Thanks gabe for the your valuable suggestion, I’ll surely post such a kind of tutorial in the upcoming posts…
also you could toggle the ‘type’ attribute of the input field btw ‘text and ‘password’. That should work fine. And ofcourse using jQuery wouldnt hurt
thanks ketan..and for that 5 line of code I thought it’s better not to use jquery..
Very cool tutorial… glad to see how this is done.
Truth be told, I’ve always kinda disliked it when people put “username” and “password” in the input fields instead of labeling the fields separately… I feel like it doesn’t adequately cue the user when the context is placed *inside* the text field.
But I’m glad to see how to do it if I ever find the need!
This doesn’t degrade gracefully when javascript is turned off. Indeed, it makes it impossible to login because the password field isn’t made available.
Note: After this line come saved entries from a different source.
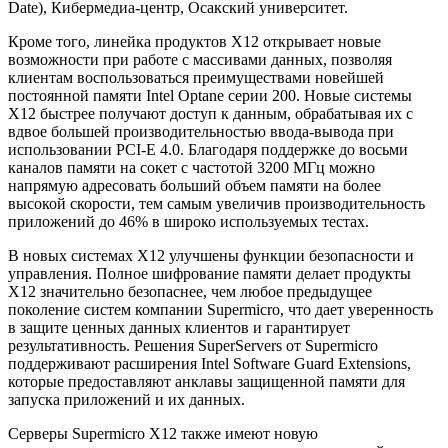
Date), Кибермедиа-центр, Осакский университет.
Кроме того, линейка продуктов X12 открывает новые
возможности при работе с массивами данных, позволяя
клиентам воспользоваться преимуществами новейшей
постоянной памяти Intel Optane серии 200. Новые системы
X12 быстрее получают доступ к данным, обрабатывая их с
вдвое большей производительностью ввода-вывода при
использовании PCI-E 4.0. Благодаря поддержке до восьми
каналов памяти на сокет с частотой 3200 МГц можно
напрямую адресовать больший объем памяти на более
высокой скорости, тем самым увеличив производительность
приложений до 46% в широко используемых тестах.
В новых системах X12 улучшены функции безопасности и
управления. Полное шифрование памяти делает продукты
X12 значительно безопаснее, чем любое предыдущее
поколение систем компании Supermicro, что дает уверенность
в защите ценных данных клиентов и гарантирует
результативность. Решения SuperServers от Supermicro
поддерживают расширения Intel Software Guard Extensions,
которые предоставляют анклавы защищенной памяти для
запуска приложений и их данных.
Серверы Supermicro X12 также имеют новую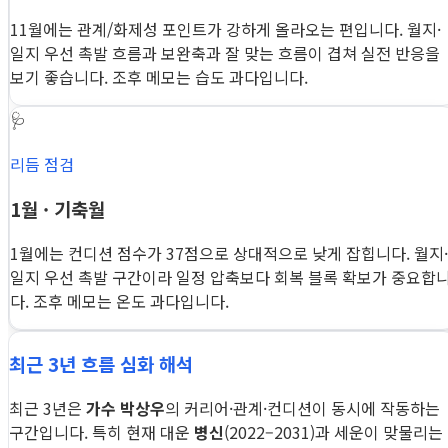
11월에는 관계/화제성 포인트가 강하게 올라오는 편입니다. 월지·
일지 우선 촉발 흐름과 보완축과 잘 맞는 흐름이 겹쳐 실전 반응을
보기 좋습니다. 조후 메모는 습도 과다입니다.
🩺
리듬 점검
1월 · 기축월
1월에는 컨디션 점수가 37점으로 상대적으로 낮게 잡힙니다. 월지·
일지 우선 촉발 구간이라 일정 압축보다 회복 블록 확보가 중요합
다. 조후 메모는 온도 과다입니다.
최근 3년 흐름 심화 해석
최근 3년은
가수 박상우
의 커리어·관계·컨디션이 동시에 작동하는
구간입니다. 특히 현재 대운
병신
(2022–2031)과 세운이 맞물리는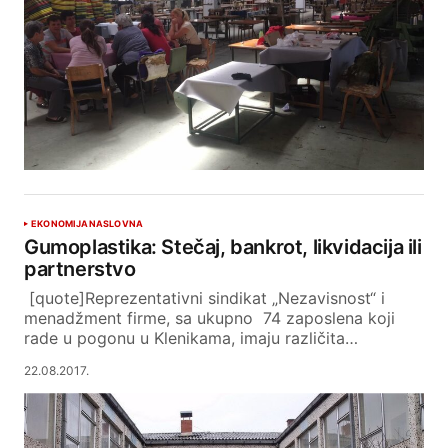
EKONOMIJA
NASLOVNA
Gumoplastika: Stečaj, bankrot, likvidacija ili
partnerstvo
[quote]Reprezentativni sindikat „Nezavisnost“ i
menadžment firme, sa ukupno 74 zaposlena koji
rade u pogonu u Klenikama, imaju različita…
22.08.2017.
Ideally the source of the form would look as it does normally and javascript would insert a text input next to the password one in the DOM, toggle the visibility and add the event handlers for the purposes you describe here.
You’ve made a good start though…
@mike
Thanks a lot for appreciation…hope to server same kinda tutorials in future…
@Spacebat
Even ajax doesn’t work when javaScript is turned off.Furthermore, in your code you can use the posted value of actual password field to do so..and you can login man…if you can’t login do tell me..I’ll can make you login through this kinda system..
Your solution was helpful, but I had some usability issues… It is better to specify …style.display=’inline’ instead of …style.display=”
Also, you can do this all without the surrounding divs. I’ve made a working demo and posted it here: http://pastie.org/219689
In this example, I made something similar for an email field.
After digging around online for other solutions, I saw one where someone did something like: document.getElementById(’inputId’).type = “password” or “text”
that seemed to work well, but was a bit too sketchy for my taste, as I was worried about the potential for submitting old passwords.